__Exercise directions__
Retype, word for word, the passage of the climate change ethics essay below that begins with "The science of" and ends with "out for ourselves.".

__Page excerpt__
---+---

Ethics and Global Climate Change

The global climate change debate has a lopsided empirical basis – in the economy of nature but not political economy – and this has contributed to a peculiar moralising trajectory. I have three main concerns with this:

i) climate change has displaced other important concerns, for example of the 1 billion people living in unacceptable poverty;
ii) a fixation on global CO2 levels alone distracts from what we can practically do, and even from caring about other aspects of the environment that we want to protect;
iii) the debate has induced a kind of millennial meltdown in which otherwise sensible people have lost all sense of proportion and hope.

The science of climate change is not my target. It is clearly a fact that the world’s regional climates are changing substantially and at unprecedented speed, and this is a result of greenhouse gases produced by human activity (in particular by the industrialisation of the West). Denying the science is just silly. But ’science’ does not have the legitimacy or resources to tell us what we should do about climate change. We have to work that out for ourselves.

It is often said, and very plausibly, that climate change is difficult for human minds and our political institutions to grasp and act on because of its global scale and long-term and complex causal mechanisms. One way of dealing with such problems is to moralise them. This seems to be the strategy currently favoured by mainstream environmentalists. Morality concerns strict but simple universal rules that everyone should follow without regard to personal situations or consequences – on the model of laws. On this model, one’s carbon footprint is a crime (against the planet presumably) which one should feel guilty about and strive to mitigate. As of course are other people’s carbon emissions: they deserve to be shamed or otherwise forced into submission by the righteous ones.

In trying to tackle climate change by directly dealing with the causal mechanism we face an enormous collective action problem – how to persuade 6.7 billion people to adopt the morality of carbon rationing (and prevent free-riding). Everyone but the most delusional accepts that this is impossible without enormous government coercion (which explains many climate change warriors’ antipathy to democratic principles on this point – easier to persuade 200 governments than all those people). However even the coercion approach fails – see the failures of every inter-governmental treaty, from Kyoto to Copenhagen – and the reasons are obvious.

The moralisation approach undermines itself since it introduces the pernicious issue of blame and compensation and gets bogged down in a blame-game about who had their industrial revolution first. In addition, poor countries have a clear and over-riding moral duty to help their citizens achieve the high quality of life which the West takes for granted, and which is inevitably energy (carbon) intensive. And then there is the economics: the world still has lots of coal, especially in the poor world, that can produce electricity at 3c per kwh (which renewables cannot possibly compete with without radical technological breakthroughs). No comprehensive global political solution to greenhouse gases is possible. We need to go back and think again.

---+---

__Exercise data__
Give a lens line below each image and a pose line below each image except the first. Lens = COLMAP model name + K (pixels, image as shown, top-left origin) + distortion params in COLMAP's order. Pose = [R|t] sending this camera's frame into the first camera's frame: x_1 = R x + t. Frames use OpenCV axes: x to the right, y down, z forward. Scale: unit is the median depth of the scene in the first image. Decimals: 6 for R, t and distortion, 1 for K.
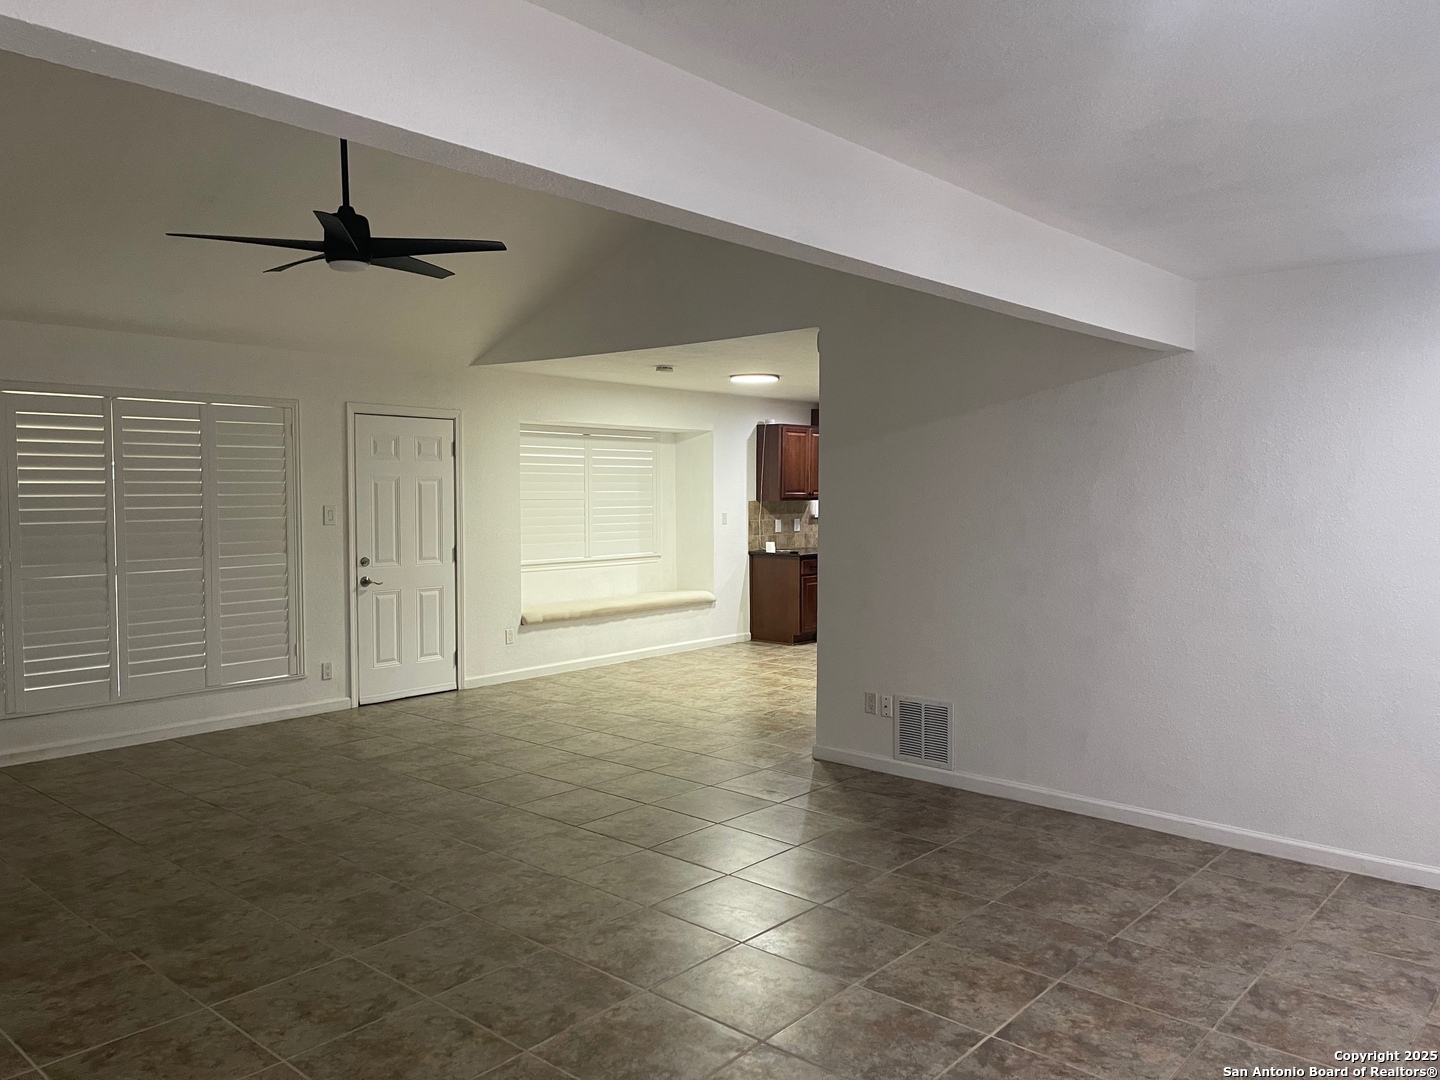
lens RADIAL K [[1082.8, 0, 726.3], [0, 1082.8, 533.8], [0, 0, 1]] dist [0.077703, -0.100483]
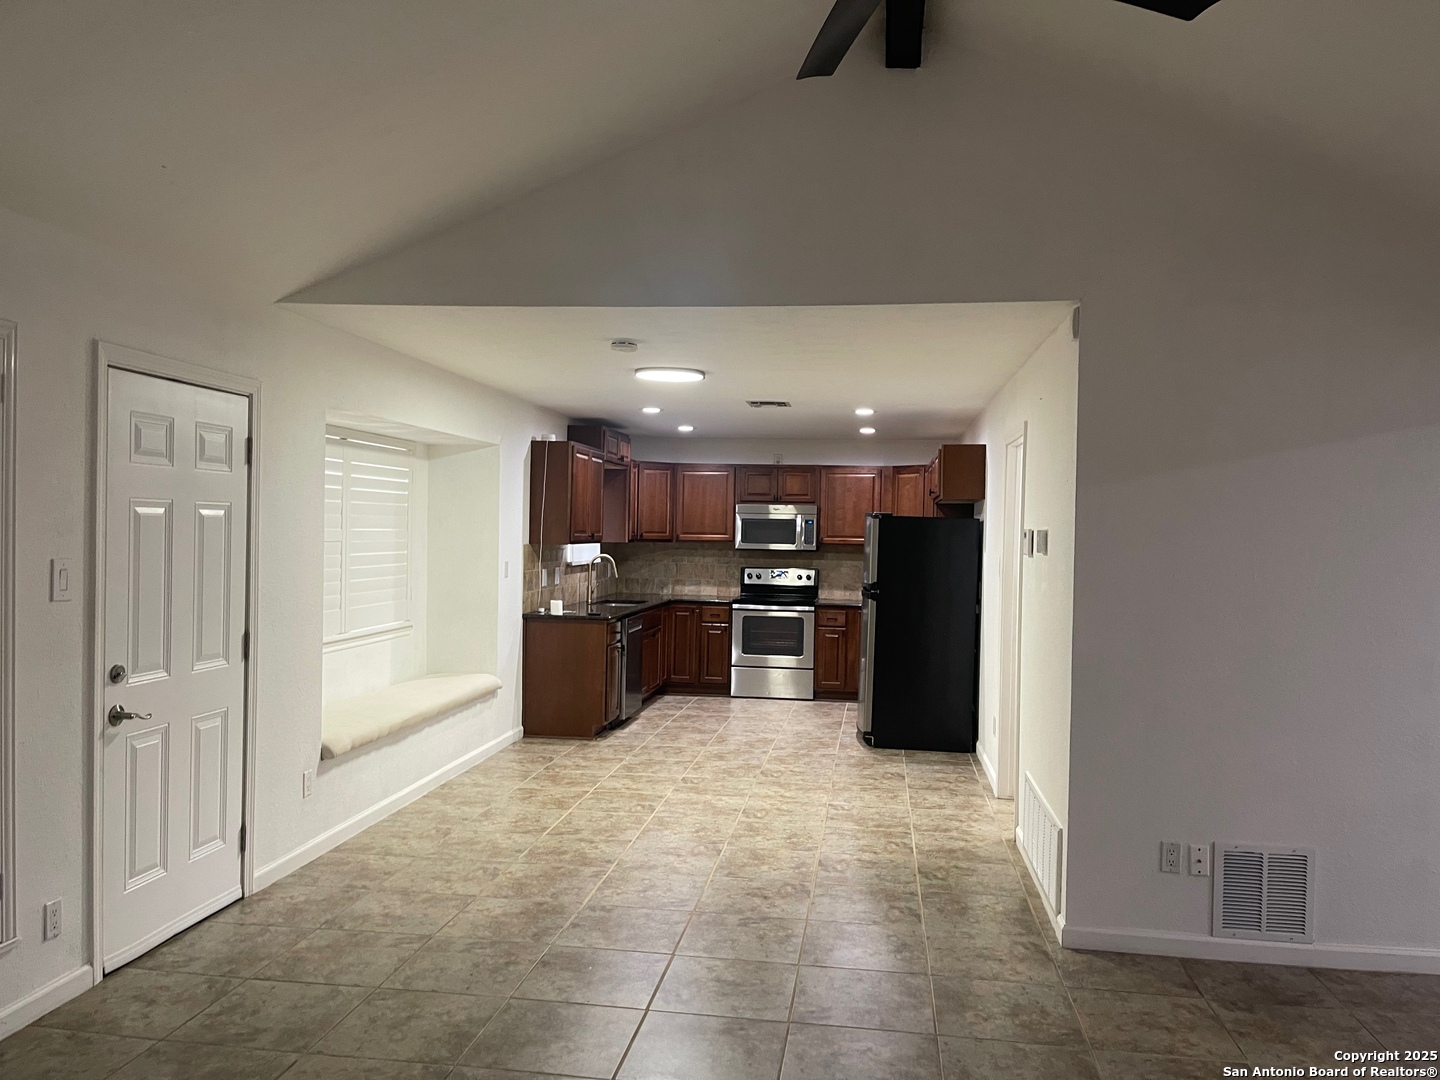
lens RADIAL K [[1082.8, 0, 730.9], [0, 1082.8, 545.9], [0, 0, 1]] dist [0.077703, -0.100483]
pose [[0.835686, 0.009315, 0.549129, -0.347535], [0.001698, 0.999808, -0.019545, -0.019665], [-0.549205, 0.017266, 0.835509, 0.415487]]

---+---

__Solution to this problem__
The science of climate change is not my target. It is clearly a fact that the world’s regional climates are changing substantially and at unprecedented speed, and this is a result of greenhouse gases produced by human activity (in particular by the industrialisation of the West). Denying the science is just silly. But ’science’ does not have the legitimacy or resources to tell us what we should do about climate change. We have to work that out for ourselves.